* _Extract_:

If we wish to hold on to the view that all the propositions of
praxeology are analytic
in this sense, however, then we shall have to insist that the whole of
praxeology can be erected
on the basis of premises involving at most one single primitive non-logical
concept. For suppose
that there were two such concepts, neither definable in terms of the other.
Consider, now, the
propositions expressing the non-trivial relations between these concepts.
These cannot, ex
hypothesi be analytic, for there are now no defined non-logical terms
which could be
eliminated in such a way as to reveal the corresponding statements as
truths of logic, and no
truth of logic contains a plurality of non-logical terms in other than
trivial ways. But nor, from
the Misesian point of view, can they be merely factual (synthetic a
posteriori). On the
positivist reading of the Kantian aprioristic doctrine, however, no third
alternative is available,
which implies that the original assumption that there are two (or more)
such concepts must be
rejected. (4). This helps to make intelligible the
repeated insistence of Mises and his followers and
critics that there is but one single non-logical concept (or "category" or
"essence") of the
praxeological discipline, the concept human action:
The scope of praxeology is the explication of the category of human
action. All that is
needed for the deduction of all praxeological theorems is knowledge of the
essence of human
action... The only way to a cognition of these theorems is logical analysis
of our inherent
knowledge of the category of action .... Like logic and mathematics,
praxeological knowledge is
in us; it does not come from without. (Mises 1966, p. 64)

* _Problems to work on_:
1. Please translate this sentence from the passage on praxeology above into Spanish: "The scope of praxeology is the explication of the category of human action."
2. In the passage on praxeology above, what is the one non-logical concept that Mises and his followers and critics hold to be the sole concept of the discipline?

* _The data_:
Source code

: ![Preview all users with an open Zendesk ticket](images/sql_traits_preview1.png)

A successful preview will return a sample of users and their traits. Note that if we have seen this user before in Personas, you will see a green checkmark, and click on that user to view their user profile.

* _Answers by item number_:
1. El alcance de la praxeología es la explicación de la categoría de la acción humana.

2. The concept of human action.